The issue with slow counting is this from the wiki page:

> PostgreSQL will take advantage of available indexes against the restricted field(s) to limit how many records must be counted, which can greatly accelerate such queries. PostgreSQL will still need to read the resulting rows to verify that they exist; other database systems may only need to reference the index in this situation.

Typical scenario:

If you make a trivial query that matches a lot of rows (even when using an index). You want to count the number of results in order to tell the user how much they probably have to scroll through (quite important when digging through logs, to know whether you'll have to scroll through doable 3 pages, or impossible 3000 pages).

    SELECT COUNT(*) FROM logs WHERE object->>environment == 'production'
Then the WHERE will match 100 million rows, and postgres will scan them all for existence (due to reason quoted above), no matter if `object->>environment` has an index on it or not.

This will take many minutes, even on SSDs, just for showing a COUNT.

Yep, the reason ElasticSearch is fast here is that the underlying Lucene indexes essentially form a column-oriented database. This is superb for low-cardinality fields like "object->>environment"; if it has just a handful of values, then only those values are stored, as a sorted list of postings.
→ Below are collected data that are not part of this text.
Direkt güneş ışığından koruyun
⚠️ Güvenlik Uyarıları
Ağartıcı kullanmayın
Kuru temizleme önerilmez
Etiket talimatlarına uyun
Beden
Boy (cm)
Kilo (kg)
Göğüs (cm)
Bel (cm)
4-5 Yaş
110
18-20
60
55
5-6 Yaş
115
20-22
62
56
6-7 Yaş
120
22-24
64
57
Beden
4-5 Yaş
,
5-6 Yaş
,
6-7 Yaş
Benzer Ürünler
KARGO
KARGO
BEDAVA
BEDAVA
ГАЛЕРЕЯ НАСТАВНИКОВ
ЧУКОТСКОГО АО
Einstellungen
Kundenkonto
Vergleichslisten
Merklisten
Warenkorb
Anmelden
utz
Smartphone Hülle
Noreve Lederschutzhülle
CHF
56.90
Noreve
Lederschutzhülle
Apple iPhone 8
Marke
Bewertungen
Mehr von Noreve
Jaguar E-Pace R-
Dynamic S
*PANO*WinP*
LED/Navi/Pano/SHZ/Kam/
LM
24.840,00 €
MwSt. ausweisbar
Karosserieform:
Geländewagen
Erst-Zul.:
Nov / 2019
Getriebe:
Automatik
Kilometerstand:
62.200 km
Intersection with other field-based constraint are vector operations and can be super fast.

I suspect that to make a fast-counting time series mechanism for Postgres, you'd need to create a new index type that used a columnar approach (or even used Lucene unerneath). I don't know much about what optimization options are available to Postgres extensions, but it doesn't sound like it would be impossible.

Also, this is quite related (including gist I linked in comments):

https://stackoverflow.com/questions/16916633/if-postgresql-c...
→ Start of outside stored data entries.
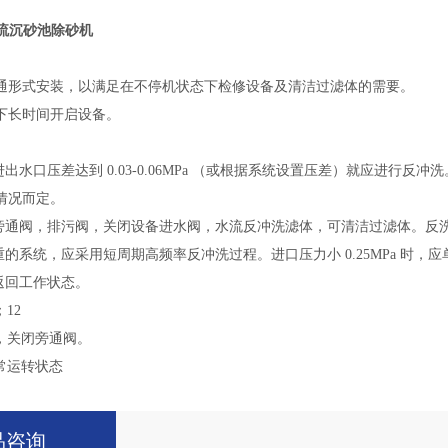
旋流沉砂池除砂机
通形式安装，以满足在不停机状态下检修设备及清洁过滤体的需要。
下长时间开启设备。
进出水口压差达到 0.03-0.06MPa （或根据系统设置压差）就应进行反冲
情况而定。
旁通阀，排污阀，关闭设备进水阀，水流反冲洗滤体，可清洁过滤体。反洗时
重的系统，应采用短周期高频率反冲洗过程。进口压力小 0.25MPa 时
返回工作状态。
12
，关闭旁通阀。
常运转状态
品咨询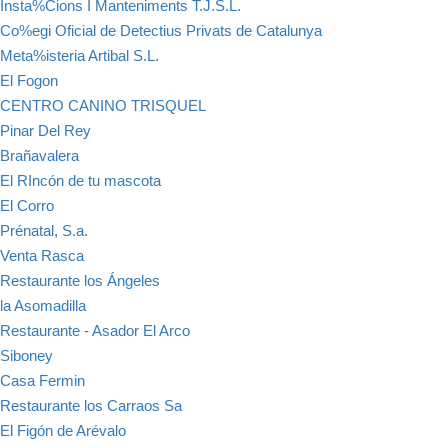
Insta%Cions I Manteniments T.J.S.L.
Co%egi Oficial de Detectius Privats de Catalunya
Meta%isteria Artibal S.L.
El Fogon
CENTRO CANINO TRISQUEL
Pinar Del Rey
Brañavalera
El RIncón de tu mascota
El Corro
Prénatal, S.a.
Venta Rasca
Restaurante los Ángeles
la Asomadilla
Restaurante - Asador El Arco
Siboney
Casa Fermin
Restaurante los Carraos Sa
El Figón de Arévalo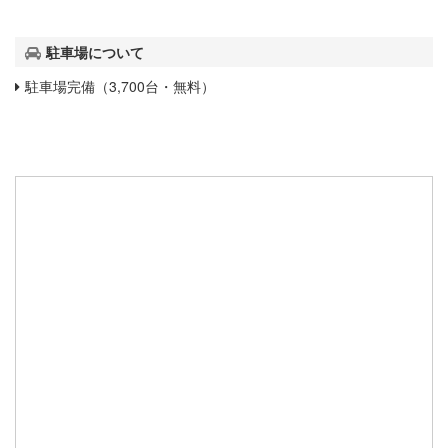
駐車場について
駐車場完備（3,700台・無料）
Some of the issues magically got faster with `VACUUM ANALYZE`, but it would be great to know whether TimescaleDB can be tuned to support this out of the box so that it's always as fast as Elasticsearch.

I have already written some scripts to preload postgres with an example data set; if I get some help with it, I could make that run against TimescaleDB, so that it can easily be evaluated whether it solves this use case, or whether it improves over time.

I will second this question. cevian, can you opine on whether TimescaleDB would be a good fit for this? My (very small) experience with it so far says yes, but I'd like the opinion of someone more knowledgeable.